Até mesmo Meryl Streep, que não apresentou filme e foi a Cannes apenas para ter sua carreira celebrada com uma Palma de Ouro honorária, brincou com a rotina. “Fui dormir às três da manhã” e “estou de ressaca”, disse ela no painel do qual participou, sem perder a simpatia, mas sugerindo que um levantar da cama mais tarde lhe foi negado.
E para os membros do júri, como Xavier Dolan, presidente na Um Certo Olhar, a história não é muito diferente. Ao ser questionado pela revista francesa Les Inrocks o que nunca esquece de trazer a Cannes, respondeu “ansiolíticos”. E também disse que passou dias chorando na cama depois da recepção amarga de um de seus filmes, “É Apenas o Fim do Mundo”, há oito anos.
Quanto às festas, Gary Oldman, em Cannes para apresentar “Parthenope” na competição, entregou o jogo quando um jornalista disse ter visto o ator animado numa delas. “A verdade é que eu sou obrigado a ir a essas coisas”, disse ele rindo.
São várias as festas que se espalham pela costa azulada da cidade. Os filmes grandes sempre têm uma própria, que costuma ser mais exclusiva, mas há ainda eventos organizados pelo próprio festival e por suas mostras paralelas, marcas de bebidas alcoólicas, grifes de moda, patrocinadores, distribuidoras, produtoras, órgãos públicos e pelas próprias celebridades.
A qualidade das comemorações, a maioria em restaurantes na praia, varia absurdamente. Em algumas, nem há open bar, e é preciso pagar pela própria bebida. Outras, mais caprichadas, têm cardápios temáticos e fartos, além de lembrancinhas.
No meio-termo, formando a maioria, há vinho à vontade e charcutaria. Sempre com DJs e bandas, que sofrem para pôr os convidados para dançar.
No ano passado, a festa após a estreia de “Indiana Jones e a Relíquia do Destino” teve a presença de ninguém menos que Harrison Ford.
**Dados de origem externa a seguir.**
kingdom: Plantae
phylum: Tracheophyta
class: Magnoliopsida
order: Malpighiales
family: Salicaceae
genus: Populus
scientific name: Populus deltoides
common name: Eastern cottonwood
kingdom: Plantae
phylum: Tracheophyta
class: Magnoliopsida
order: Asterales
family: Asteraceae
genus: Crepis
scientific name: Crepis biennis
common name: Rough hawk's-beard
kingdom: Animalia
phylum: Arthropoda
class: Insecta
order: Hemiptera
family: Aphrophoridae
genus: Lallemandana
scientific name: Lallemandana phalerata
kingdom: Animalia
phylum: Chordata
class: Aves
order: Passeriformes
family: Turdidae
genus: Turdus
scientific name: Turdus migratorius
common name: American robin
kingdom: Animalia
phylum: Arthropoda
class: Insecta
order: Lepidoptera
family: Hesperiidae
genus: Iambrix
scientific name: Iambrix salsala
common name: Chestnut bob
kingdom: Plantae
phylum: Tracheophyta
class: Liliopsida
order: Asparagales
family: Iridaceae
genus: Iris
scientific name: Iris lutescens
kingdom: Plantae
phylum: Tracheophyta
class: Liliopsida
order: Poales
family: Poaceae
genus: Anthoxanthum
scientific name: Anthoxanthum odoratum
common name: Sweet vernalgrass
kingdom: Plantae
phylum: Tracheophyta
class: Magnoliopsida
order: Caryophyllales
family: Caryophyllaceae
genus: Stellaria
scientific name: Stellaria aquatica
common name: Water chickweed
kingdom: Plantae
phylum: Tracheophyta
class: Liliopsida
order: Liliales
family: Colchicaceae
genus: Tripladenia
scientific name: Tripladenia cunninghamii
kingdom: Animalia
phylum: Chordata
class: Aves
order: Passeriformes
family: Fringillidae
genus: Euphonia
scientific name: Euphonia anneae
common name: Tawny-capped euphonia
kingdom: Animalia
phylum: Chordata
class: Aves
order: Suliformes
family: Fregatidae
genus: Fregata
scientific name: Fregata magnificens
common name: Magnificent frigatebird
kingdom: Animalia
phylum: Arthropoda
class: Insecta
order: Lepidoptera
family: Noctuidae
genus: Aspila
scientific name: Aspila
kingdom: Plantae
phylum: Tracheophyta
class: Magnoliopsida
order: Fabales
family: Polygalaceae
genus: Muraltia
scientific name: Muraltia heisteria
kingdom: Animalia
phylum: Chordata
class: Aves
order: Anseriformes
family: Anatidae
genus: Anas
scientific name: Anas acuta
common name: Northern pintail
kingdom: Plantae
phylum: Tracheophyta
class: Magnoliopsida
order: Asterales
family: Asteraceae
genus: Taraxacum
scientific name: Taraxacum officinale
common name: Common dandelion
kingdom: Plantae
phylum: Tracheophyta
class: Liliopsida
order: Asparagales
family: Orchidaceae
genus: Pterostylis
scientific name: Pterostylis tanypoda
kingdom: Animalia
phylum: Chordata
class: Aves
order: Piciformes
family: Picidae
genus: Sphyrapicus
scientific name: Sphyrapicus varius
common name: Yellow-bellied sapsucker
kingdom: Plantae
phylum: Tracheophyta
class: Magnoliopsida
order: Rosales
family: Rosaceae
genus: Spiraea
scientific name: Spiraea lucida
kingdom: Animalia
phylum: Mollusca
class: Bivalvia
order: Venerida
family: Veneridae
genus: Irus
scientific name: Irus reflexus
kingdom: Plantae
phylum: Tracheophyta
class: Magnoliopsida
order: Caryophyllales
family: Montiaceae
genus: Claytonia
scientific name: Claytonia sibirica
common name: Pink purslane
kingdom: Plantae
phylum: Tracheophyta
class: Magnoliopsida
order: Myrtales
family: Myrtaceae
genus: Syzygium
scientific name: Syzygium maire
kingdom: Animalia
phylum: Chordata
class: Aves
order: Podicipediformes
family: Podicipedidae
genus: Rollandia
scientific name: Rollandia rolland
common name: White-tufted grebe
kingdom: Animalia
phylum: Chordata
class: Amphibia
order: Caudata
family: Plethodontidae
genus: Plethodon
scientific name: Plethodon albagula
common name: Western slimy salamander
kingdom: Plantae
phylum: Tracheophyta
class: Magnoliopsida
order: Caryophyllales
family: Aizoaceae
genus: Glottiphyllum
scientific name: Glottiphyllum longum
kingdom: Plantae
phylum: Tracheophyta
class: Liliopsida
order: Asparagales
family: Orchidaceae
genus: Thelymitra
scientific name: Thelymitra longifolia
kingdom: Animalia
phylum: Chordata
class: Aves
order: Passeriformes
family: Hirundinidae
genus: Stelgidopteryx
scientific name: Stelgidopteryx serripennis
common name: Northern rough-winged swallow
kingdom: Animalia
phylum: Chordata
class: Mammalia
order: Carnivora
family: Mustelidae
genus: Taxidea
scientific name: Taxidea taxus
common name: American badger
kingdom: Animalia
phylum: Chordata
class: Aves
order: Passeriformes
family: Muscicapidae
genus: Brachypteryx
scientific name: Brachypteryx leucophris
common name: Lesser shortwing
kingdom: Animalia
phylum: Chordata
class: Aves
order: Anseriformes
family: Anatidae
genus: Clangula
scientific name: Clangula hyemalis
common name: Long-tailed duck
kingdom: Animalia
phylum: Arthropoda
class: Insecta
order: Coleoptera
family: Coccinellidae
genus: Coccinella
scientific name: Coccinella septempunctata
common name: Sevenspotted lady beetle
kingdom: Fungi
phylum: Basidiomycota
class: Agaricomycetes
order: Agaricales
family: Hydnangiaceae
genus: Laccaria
Mas o astro da franquia ficou poucos minutos por ali, numa área reservada e distante dos convidados da Disney.
E há muita gente que pula as festas, simplesmente porque a escolha fica entre farrear ou ter algumas horas a mais de sono. Roncos, aliás, vão se tornando parte da trilha sonora nas sessões conforme o festival avança, bem como tosses e espirros.
A imunidade não aguenta o ritmo, afirmou uma farmacêutica em frente ao Palácio dos Festivais, enquanto pegava uma caixa de remédio para gripe e dizia que muitos “festivaliers”, como são chamadas os frequentadores do festival, apareceram para comprar o medicamento nessa reta final.
Contribui para isso a alimentação pobre e em horários desregulados. Ao sentar para uma refeição no bairro medieval de Le Suquet, é comum ver homens de smoking e mulheres de vestido tentando se equilibrar em saltos altíssimos nas ladeiras de pedrinhas da parte histórica da cidade, a caminho das galas que acontecem lá embaixo.
Uma loira num vestido prateado, avistada por este repórter, não só conseguiu, como dava mordidas vorazes e apressadas num sanduíche sem graça, daqueles prontos vendidos no mercado. Sanduíches estes que são a base de alimentação de muitos “festivaliers”, em especial jornalistas, que enganam a fome com baguetes de salame, pãezinhos com patê e saladas em marmitinhas plásticas.
Isso porque, há pouco tempo, entre uma sessão de filme e outra, os restaurantes no entorno da sede do evento costumam ficar sempre lotados e com os preços inflacionados. Os ônibus da cidade também enchem no período do festival -há sessões também em outros pontos da cidade-, perturbando a rotina de quem é morador.
O tal Palácio dos Festivais, aliás, pode até ser enorme e opulento, ostentando os sempre belos cartazes da mostra de cinema na fachada, mas divide a parede com um cassino decadente, num contraste que sintetiza bem o que é o Festival de Cannes.